I think you are right and there must be something wrong with the initializations or maybe something else I cannot figure out. To get more insights I run some experiments:

These are the models (3 hidden layers of width 10):
Code of the models is here

modelN = TorchNet('No Activation', inp_dim, n_class, lay_size, n_layers, actf='none', track_stats=True, recursive=0)
modelS = TorchNet('Sigmoid', inp_dim, n_class, lay_size, n_layers, actf='sigm', track_stats=True, recursive=0)
modelT = TorchNet('TanH', inp_dim, n_class, lay_size, n_layers, actf='tanh', track_stats=True, recursive=0)
modelR = TorchNet('ReLU', inp_dim, n_class, lay_size, n_layers, actf='relu', track_stats=True, recursive=0)
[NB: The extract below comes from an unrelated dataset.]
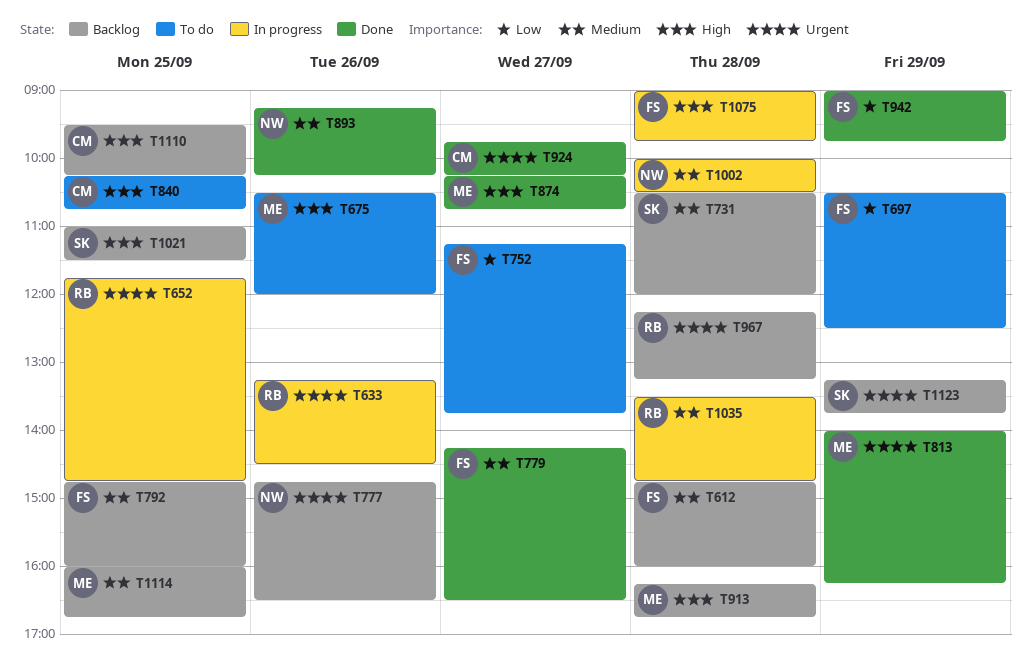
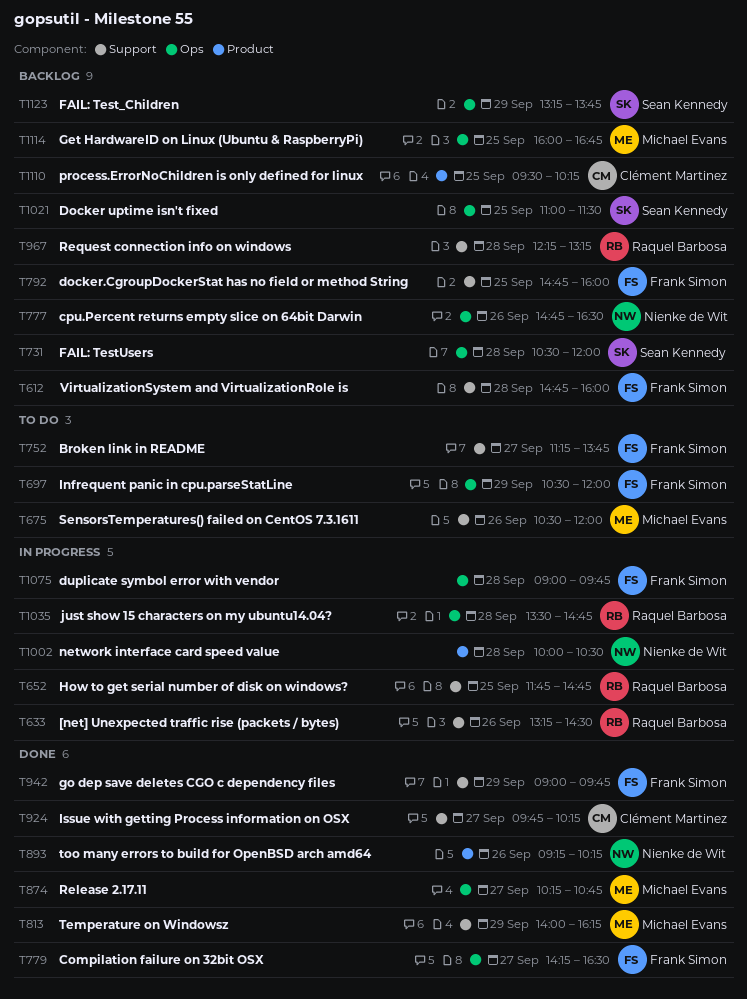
T697, ends: 12:30 -> 12:00
T840: present -> none
T913: present -> none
The results changes from different runs so I guess they are very sensitive to the initialization?
How could I properly initialize them to be sure that the problem is somewhere else? I haven’t manually code any specific initialization but the default random I guess.

I also leave here the code for training:

def train_epoch(model, tr_loader, criterion, optimizer, lr, results):
    train_loss = 0     
    correct, total = 0, 0       
    # Run minibaches from the training dataset
    for i, (X, labels) in enumerate(tr_loader):
        X, labels = Variable(X), Variable(labels)
        # Forward pass
        y_pred = model(X)
        s, preds = torch.max(y_pred.data, 1)
        # Compute loss 
        loss = criterion(y_pred, labels)            
        # Backward pass
        # Collect stats 
        train_loss += loss.item()

        # Compute and store epoch results
        total += y_pred.size(0)
        correct += int(sum(preds == labels)) 
    lss = round((train_loss / i+1), 3)
    acc = round((correct / total) * 100, 2)
    return lss, acc

def valid_epoch(model, ts_loader, criterion, results):
    valid_loss = 0
    correct, total = 0, 0
    with torch.no_grad():
        for i, (X, labels) in enumerate(ts_loader):
            X, labels = Variable(X), Variable(labels)
            # Forward pass
            y_pred = model(X)
            s, preds = torch.max(y_pred.data, 1)
            # Compute loss 
            loss = criterion(y_pred, labels)           
            valid_loss += loss.item()
            # Compute and store epoch results
            total += y_pred.size(0)
            correct += int(sum(preds == labels)) 
    lss = round((valid_loss/i+1), 3)
    acc = round((correct / total) * 100, 3)
    return lss, acc

Then, from the main.py:

models += [modelN, modelS, modelT, modelR]

for model in models:
    r = Results()
    optimizer = optim.SGD(model.parameters(), LR, MOMEMTUM, WEIGHT_DECAY, nesterov=NESTEROV)
    model_no_recursive_params = [model, criterion, optimizer, r]
    train_no_recursive_params = [EPOCHS, LR]
    train(*model_no_recursive_params, *train_no_recursive_params)

You could adapt this initialization using your non-linearities:

def weight_init(m):
    if isinstance(m, nn.Linear):
        nn.init.xavier_uniform_(m.weight, gain=nn.init.calculate_gain('relu'))
        if m.bias is not None:

In most runs the output of the model was randomly distributed, although not in every run.